| Text zum Lesen |
Archiv für den Monat: Juni 2020

Vorausschauende Rückschau

Abraham Lincoln wird das zukunftsweisende Zitat zugeschrieben: „The best way to predict the future is to create ist.“ (Die beste Möglichkeit, die Zukunft vorherzusagen, ist zu gestalten.) In Zeiten, die unplanbar und ungestaltbar scheinen, ist das eine mehr als große Herausforderung. Daher zeige ich Ihnen hier Methoden, wie Sie die Zukunft konkreter, erlebbarer und beschreibbarer machen – und damit hoffentlich gestaltbar.

Horx-Wort: Regnose

Während der Corona-Zeit wurde der Zukunftsforscher Mathias Horx mit dem Begriff der Regnose bekannt. Es handelt sich um ein Kunstwort aus Prognose und der Vorsilbe „re“ für zurück. Die Regnose setzt sich ein konkretes Datum in der mittelbaren Zukunft und beschreibt in Erzählform, wie die Zeit zwischen dem echten Heute und der fiktiven Gegenwart erlebt und bewältigt wurde. Einige Tourismusregionen haben sich schon davon inspirieren lassen und ihre Regnosen aus dem September 2020 veröffentlicht: so hat die Region Wagrain-Kleinarl die Zeit zwischen März und September 2020 genutzt, um sich neu zu definieren. Sie beschreiben die Schmerzen des Zurückfahrens und die Ablöse von nicht-passenden Beziehungen bis hin zur Stärkung der Dorfgemeinschaft und des Vereinslebens.

| Ausgelesene Einträge |
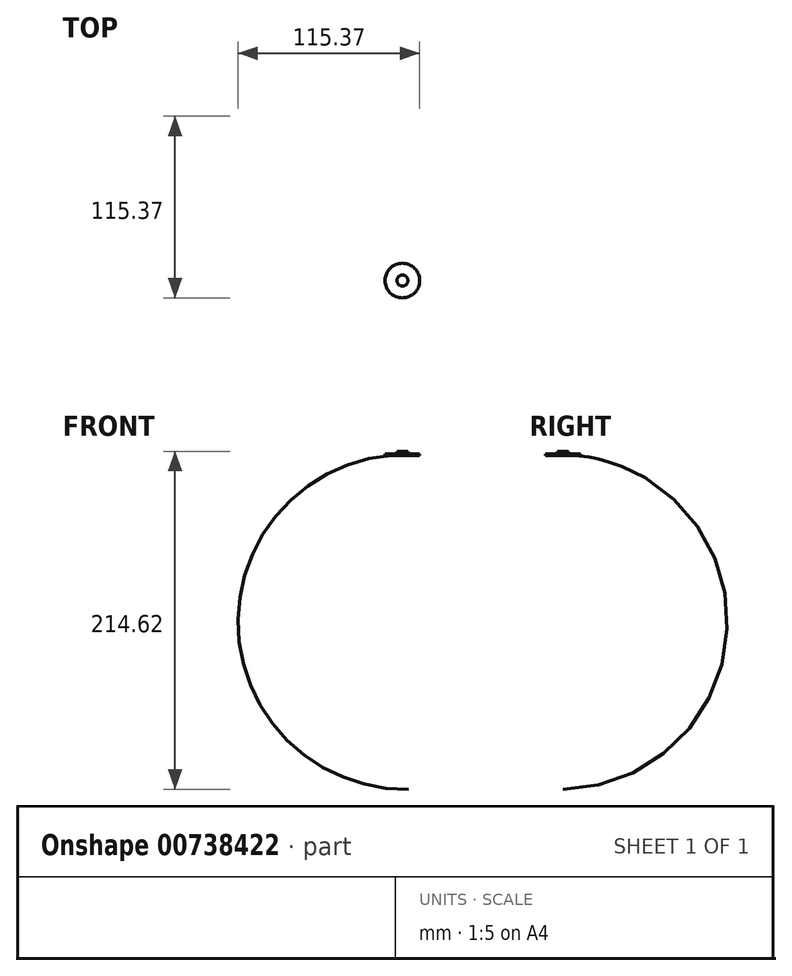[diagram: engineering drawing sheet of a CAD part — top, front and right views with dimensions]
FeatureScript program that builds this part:
annotation { "Feature Type Name" : "Feature", "Feature Type Description" : "" }
export const myFeature = defineFeature(function(context is Context, id is Id, definition is map)
    precondition{}
    {
        {
            var Q0;
            Q0=qCreatedBy(makeId("Right.planeOp"),FACE);
            var sketch = newSketch(context, id + "F0", { "sketchPlane" : qUnion([Q0])});
            skLineSegment(sketch, "E0", {"start": v(0, 2.5) * mm, "end": v(3.5, 2.5) * mm});
            skLineSegment(sketch, "E1", {"start": v(3.5, 2.5) * mm, "end": v(3.5, 0.75) * mm});
            skLineSegment(sketch, "E2", {"start": v(11, 0) * mm, "end": v(11, 0.75) * mm});
            skLineSegment(sketch, "E3", {"start": v(11, 0.75) * mm, "end": v(3.5, 0.75) * mm});
            skArc(sketch, "E4", {"start": v(11, 0) * mm, "mid": v(5.5, 0.33) * mm, "end": v(0, 0.38) * mm});
            skLineSegment(sketch, "E5", {"start": v(0, 2.5) * mm, "end": v(0, 0.38) * mm});
            skSolve(sketch);
        }
        {
            var Q0;
            Q0 = qSketchRegion(id + "F0", true);
            var Q1;
            Q1=sQuery(id+"F0.wireOp",EDGE,"E5");
            revolve(context, id + "F1", {"surfaceOperationType" : NewSurfaceOperationType.NEW, "entities" : qUnion([Q0]), "axis" : qUnion([Q1]), "revolveType" : RevolveType.FULL});
        }
    });
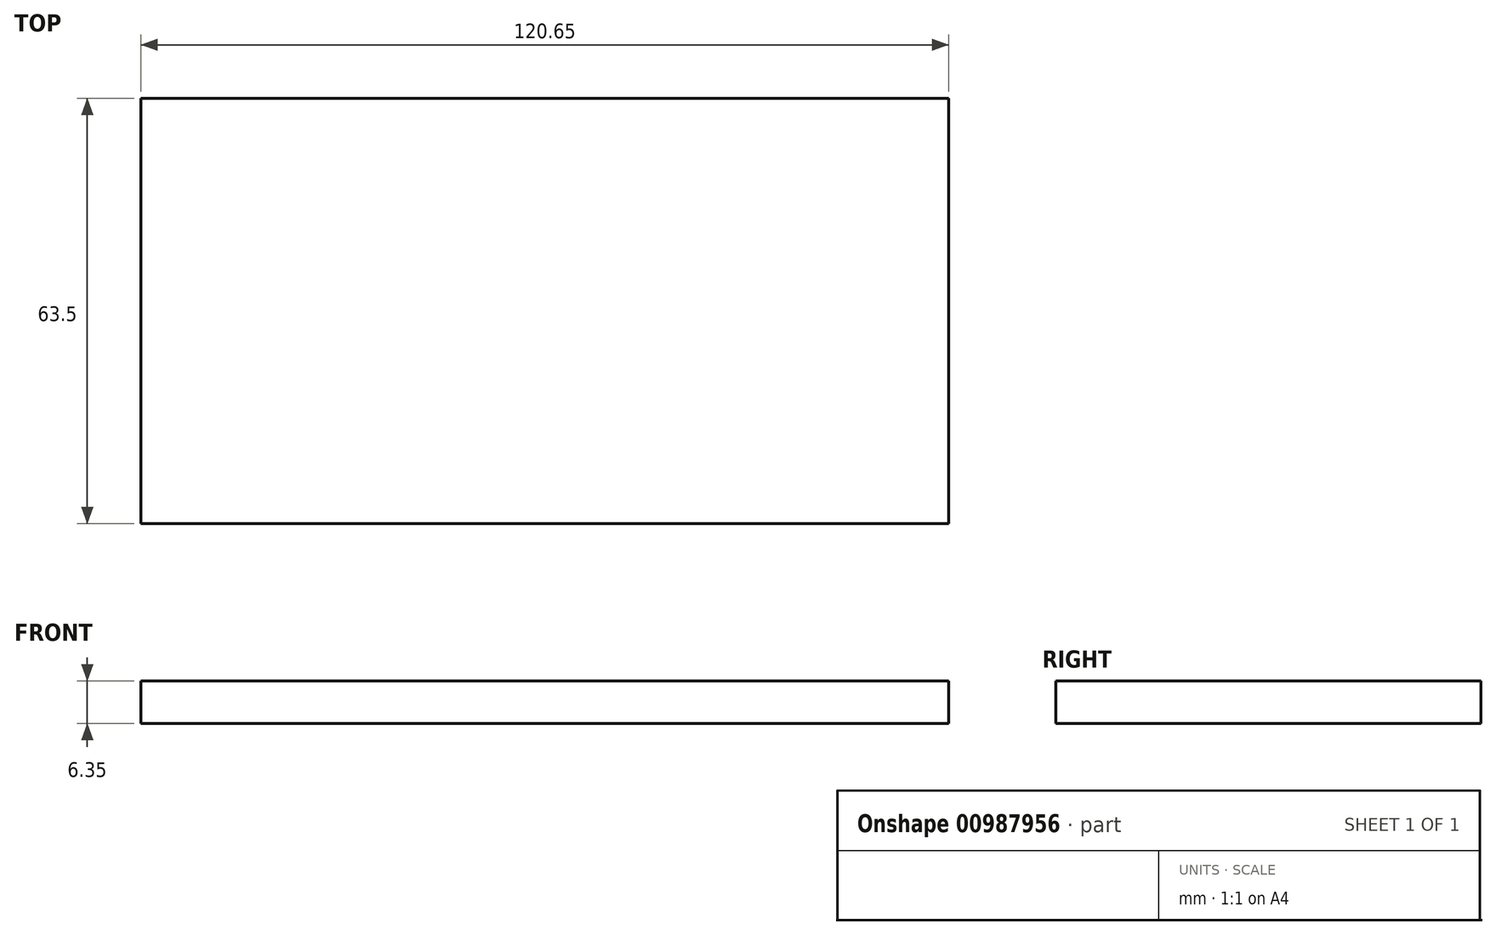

| Ihre Aufgaben |
- A) Geben Sie aus dem Text über die Regnose alles von „Während der Corona-Zeit“ bis hinunter zu „und des Vereinslebens.“ wortgetreu wieder.
- B) Erklären Sie anhand des Textes über die Regnose in ein bis drei Sätzen, weshalb darin Methoden vorgestellt werden, die Zukunft konkreter, erlebbarer und beschreibbarer zu machen.
Für die Bearbeitung werden die Datensätze nicht gebraucht.

| Lösungen je Aufgabe |
- A)
Während der Corona-Zeit wurde der Zukunftsforscher Mathias Horx mit dem Begriff der Regnose bekannt. Es handelt sich um ein Kunstwort aus Prognose und der Vorsilbe „re“ für zurück. Die Regnose setzt sich ein konkretes Datum in der mittelbaren Zukunft und beschreibt in Erzählform, wie die Zeit zwischen dem echten Heute und der fiktiven Gegenwart erlebt und bewältigt wurde. Einige Tourismusregionen haben sich schon davon inspirieren lassen und ihre Regnosen aus dem September 2020 veröffentlicht: so hat die Region Wagrain-Kleinarl die Zeit zwischen März und September 2020 genutzt, um sich neu zu definieren. Sie beschreiben die Schmerzen des Zurückfahrens und die Ablöse von nicht-passenden Beziehungen bis hin zur Stärkung der Dorfgemeinschaft und des Vereinslebens.

- B) Das Lincoln zugeschriebene Zitat nennt das Gestalten der Zukunft als beste Möglichkeit, sie vorherzusagen. In Zeiten, die unplanbar und ungestaltbar scheinen, ist das eine mehr als große Herausforderung. Deshalb sollen die Methoden die Zukunft konkreter, erlebbarer und beschreibbarer und damit hoffentlich gestaltbar machen.